The amendment tabled by Wijedasa Rajapaksa (22nd) to revert to the original 12.5% minimum of the total votes poled for a candidate to be elected from a recognized party or independent group from the 5% set by an Amendment in 1989, would certainly force almost all ‘small parties’ to cling to one of the two ‘big parties’ for political survival. While this would make for political stability and certainly limit the ability of political tails to wag political dogs, the invariable result of a two-party system (where both are essentially two factions of a single and right-wing political agenda separated simply by the degree of nationalist sentiment) could become a ‘democratic’ headache has bad as what we have right now without the proposed 22nd amendment.
What we need to come to terms with is not that the ‘old parties’ are gone or on their way out. What we need to ascertain is the degree of difference between ‘old’ and ‘new’. Old wine in new bottles, is that what we have and are likely to live with into the foreseeable future? That wouldn’t be something we could wholeheartedly cheer, surely?
The challenge, then, is for ‘breakaways’ to demonstrate difference in terms of development paradigm, understanding of sovereignty, recognition of all threats, local and international, on all fronts, be it threat to territorial integrity, servility to foreign powers, tyranny of the arms industry, human smuggling, citizenship anomalies, invasive nature of Big Pharma, climate change, poisoned soils, polluted oceans, deforestation, generations deranged by drugs etc., etc.

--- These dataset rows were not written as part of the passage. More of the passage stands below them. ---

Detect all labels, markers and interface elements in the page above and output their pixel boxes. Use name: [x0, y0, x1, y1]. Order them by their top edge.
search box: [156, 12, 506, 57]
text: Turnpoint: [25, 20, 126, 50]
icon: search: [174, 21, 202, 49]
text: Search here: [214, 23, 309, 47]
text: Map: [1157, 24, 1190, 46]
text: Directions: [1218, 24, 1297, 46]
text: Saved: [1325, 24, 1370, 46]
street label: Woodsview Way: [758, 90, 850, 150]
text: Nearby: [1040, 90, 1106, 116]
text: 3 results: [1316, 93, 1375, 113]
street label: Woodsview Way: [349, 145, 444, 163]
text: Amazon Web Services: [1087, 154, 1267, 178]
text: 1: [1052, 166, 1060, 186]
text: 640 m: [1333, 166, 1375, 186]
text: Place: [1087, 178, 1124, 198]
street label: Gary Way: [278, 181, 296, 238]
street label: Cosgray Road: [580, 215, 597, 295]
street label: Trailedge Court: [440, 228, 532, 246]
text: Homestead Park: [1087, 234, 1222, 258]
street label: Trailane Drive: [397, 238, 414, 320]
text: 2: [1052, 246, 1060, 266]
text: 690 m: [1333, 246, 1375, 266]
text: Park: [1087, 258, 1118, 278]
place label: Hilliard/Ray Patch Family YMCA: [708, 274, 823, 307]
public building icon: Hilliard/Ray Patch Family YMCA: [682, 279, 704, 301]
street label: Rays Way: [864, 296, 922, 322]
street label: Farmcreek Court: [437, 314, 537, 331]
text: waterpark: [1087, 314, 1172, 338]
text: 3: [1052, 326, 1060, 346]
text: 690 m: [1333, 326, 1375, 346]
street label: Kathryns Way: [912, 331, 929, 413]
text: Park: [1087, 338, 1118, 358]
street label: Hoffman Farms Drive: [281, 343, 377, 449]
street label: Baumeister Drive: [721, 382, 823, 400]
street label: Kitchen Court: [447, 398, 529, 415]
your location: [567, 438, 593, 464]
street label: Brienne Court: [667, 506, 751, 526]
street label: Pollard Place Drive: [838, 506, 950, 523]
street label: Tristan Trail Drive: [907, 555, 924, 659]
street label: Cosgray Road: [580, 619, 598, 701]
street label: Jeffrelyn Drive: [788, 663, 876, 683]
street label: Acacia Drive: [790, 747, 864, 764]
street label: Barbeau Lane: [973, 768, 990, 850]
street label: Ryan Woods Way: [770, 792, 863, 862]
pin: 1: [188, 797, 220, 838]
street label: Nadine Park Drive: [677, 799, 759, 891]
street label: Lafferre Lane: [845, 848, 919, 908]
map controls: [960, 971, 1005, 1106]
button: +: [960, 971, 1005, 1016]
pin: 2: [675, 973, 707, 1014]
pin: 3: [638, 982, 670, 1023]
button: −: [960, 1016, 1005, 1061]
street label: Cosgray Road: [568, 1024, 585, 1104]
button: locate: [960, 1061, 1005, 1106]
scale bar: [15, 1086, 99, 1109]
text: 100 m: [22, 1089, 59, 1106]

That’s where the true discussion should head towards. Not names. Not even histories. In other words, is Gotabaya Rajapaksa a ‘Rajapaksa’ in terms of all that is associated with that name? Is he a different kind of Rajapaksa. Is he an SLFPer wearing SLPP clothes? Is he a UNPer sans colonial baggage but willing to ‘go along’ with the Washington agenda?
Even more importantly, we must ask, ‘what kind of citizen are we?’ We must ask, ‘what is our nation now?’ And ‘what kind of nation do we desire our children to be citizens of?’ Indeed, ‘what kind of citizens do we want to be?’
We are in that kind of party. The music is loud. The food is bad. We are not among friends or if even if we are, the friendships are cursory and little more than acquaintanceships. I would want to go to different kind of party or else get a different DJ, a different caterer and invite a different kind of crowd. There’s work to be done and not just by the newly elected president, Gotabaya Rajapaksa.